### SOURCE TEXT
········
ADDIS ABABA — Ethiopia's ruling party and its allies won more than 99 percent of votes during last month's controversial legislative polls, officials said on Monday.

Partial results announced shortly after the May 23 polls showed Prime Minister Meles Zenawi's Ethiopian People's Revolutionary Democratic Front (EPRDF) ahead in all areas, including the capital, where the opposition came out on top in 2005.

"Of the 547 seats available, the EPRDF won 499," National Electoral Board chairman Merga Bekana told reporters.

All but two seats were won by opposition and independent candidates, with the rest going to EPRDF-allied parties.

The two blocs have also secured near-total victory in polls for regional councils, grabbing all but one in 1,904 seats scattered in Ethiopia's nine regions, the official figures showed.

The Horn of Africa nation's main opposition parties have all rejected the results saying they were riddled with fraud, but their appeals were subsequently turned down by the electoral board and the supreme court.

The Medrek coalition had filed an appeal demanding a re-run, arguing that its supporters had been subjected to intimidation and its observers barred from polling stations during election day.

Merga dismissed the claims.

"These elections were carried out peacefully and fairly. We had taken corrective measures when for the handful of justified complaints," he said.

"I assure you that the board handled all complaints fairly, but the appeal from Medrek and another group lacked evidence and was given a deserved response," he added.

Meles, who has led Ethiopia since 1991, had been widely expected to win in the face of a weak opposition and after months of what rights groups described as shrinking political freedoms.

The 55-year-old lost only 266 votes out of nearly 45,000 for a seat in his native Tigray region, while his wife Azeb Mesfin shrugged off her rival by a lesser figure to maintain her position in parliament for another term.

Both the European Union observer mission and the United States have said the polls did not meet international standards.
········
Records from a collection
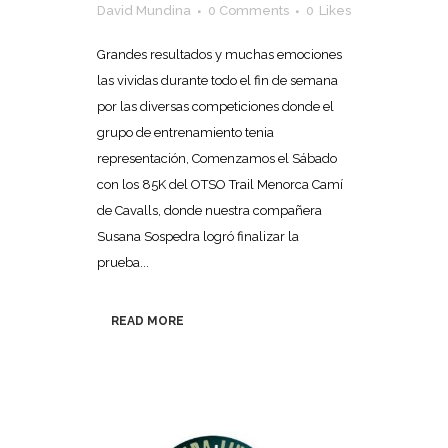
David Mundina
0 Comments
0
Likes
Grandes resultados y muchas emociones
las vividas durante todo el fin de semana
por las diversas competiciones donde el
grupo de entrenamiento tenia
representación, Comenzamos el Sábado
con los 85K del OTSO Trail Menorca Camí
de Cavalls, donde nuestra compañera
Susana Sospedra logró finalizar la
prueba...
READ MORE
········
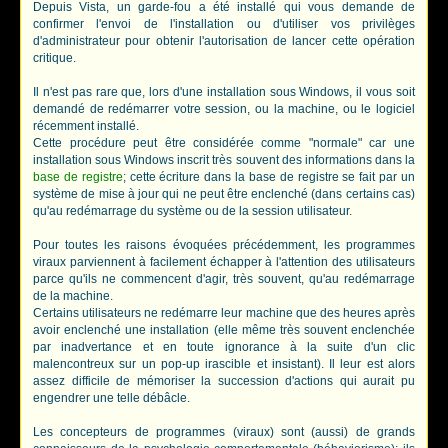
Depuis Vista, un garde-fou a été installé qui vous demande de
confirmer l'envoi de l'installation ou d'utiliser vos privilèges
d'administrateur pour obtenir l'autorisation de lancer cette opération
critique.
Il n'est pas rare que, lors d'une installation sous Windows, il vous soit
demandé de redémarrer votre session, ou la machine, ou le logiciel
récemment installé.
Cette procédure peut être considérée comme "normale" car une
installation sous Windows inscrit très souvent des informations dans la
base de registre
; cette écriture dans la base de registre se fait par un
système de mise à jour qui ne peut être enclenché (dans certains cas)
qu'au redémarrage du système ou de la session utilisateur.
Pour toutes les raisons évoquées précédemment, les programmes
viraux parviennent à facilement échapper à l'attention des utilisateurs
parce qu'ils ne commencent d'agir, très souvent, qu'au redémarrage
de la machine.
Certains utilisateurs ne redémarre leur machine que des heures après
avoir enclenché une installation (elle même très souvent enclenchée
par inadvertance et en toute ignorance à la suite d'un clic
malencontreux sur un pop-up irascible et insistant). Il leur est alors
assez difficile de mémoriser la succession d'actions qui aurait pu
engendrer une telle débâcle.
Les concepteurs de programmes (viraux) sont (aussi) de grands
········
### ASSIGNED TASK 1
Answer these questions from the article on Ethiopia's election results.
(a) How many of the 547 seats did the EPRDF win?
(b) What did the Medrek coalition's appeal demand?
(c) Since what year has Meles led Ethiopia?
### ASSIGNED TASK 2
Retype the passage of the article on Ethiopia's election results, starting with "Meles, who has" and going on through "for another term.".

### EXPECTED ANSWER 1
(a) 499
(b) A re-run
(c) 1991

### EXPECTED ANSWER 2
Meles, who has led Ethiopia since 1991, had been widely expected to win in the face of a weak opposition and after months of what rights groups described as shrinking political freedoms.

The 55-year-old lost only 266 votes out of nearly 45,000 for a seat in his native Tigray region, while his wife Azeb Mesfin shrugged off her rival by a lesser figure to maintain her position in parliament for another term.